My whole life, always, always running, as fast as my legs could carry me. Sweat dripping down my face, getting into my eyes and mouth. The taste of salt on my tongue.
I open my eyes. Shaking, holding on to Marnie’s hands so tight my fingers ache, I take another step. Marnie cheers.
At two in the morning, I wake to the sound of alarms wailing somewhere down the hall from my bed. I open my eyes: It’s never really dark in here, but it doesn’t matter how light it is because I can’t crane my head to look at what’s going on. I think it’s a patient they brought in early yesterday morning. I heard the nurses talking about him: victim of a house fire. Third-degree burns. Fourteen years old. Even younger than I am.
But still, not quite as tragic. Because technically, third-degree burns aren’t as bad as what I have.
But technicalities don’t seem to matter now. Soon, the wail of the alarms from the machines by his bed are accompanied by shouts, things I’ve only ever heard in the movies: Code blue and Stat; Don’t let go and Breathe!
I can hear it when the doctors stop yelling and the machine’s wail turns into a beep, then fades into silence. I can hear it when they give up on him. I can hear it when he dies.

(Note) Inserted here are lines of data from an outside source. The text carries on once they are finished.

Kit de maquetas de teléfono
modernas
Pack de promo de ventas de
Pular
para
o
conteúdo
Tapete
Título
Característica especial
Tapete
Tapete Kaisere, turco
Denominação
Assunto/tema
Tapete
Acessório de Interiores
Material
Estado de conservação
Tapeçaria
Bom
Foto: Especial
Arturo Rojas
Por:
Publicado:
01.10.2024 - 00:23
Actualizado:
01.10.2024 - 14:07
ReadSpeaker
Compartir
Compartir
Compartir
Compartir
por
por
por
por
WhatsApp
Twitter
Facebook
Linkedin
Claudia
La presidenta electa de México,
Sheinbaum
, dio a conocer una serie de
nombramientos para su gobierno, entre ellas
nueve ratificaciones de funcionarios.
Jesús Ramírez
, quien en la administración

I wonder if all the other patients in the burn unit are listening the way I am. Do their nurses tell them they’re lucky, too? In a few hours, will my morning nurse be standing above my bed murmuring about my good fortune, a sad look on her face because when she reported for duty at eight a.m., the nurse whose shift she was relieving told her that they’d lost a patient overnight?
But not the girl with the irreparable damage, the one whose burns are so bad there’s nothing but empty space where her flesh and blood used to be. No, it was the teenage boy who maybe set fire to his house by sneaking a cigarette in his room, or burning a candle to make it romantic when his girlfriend came over. Maybe his house had shoddy wiring. Or maybe, just maybe, it was hit by lightning.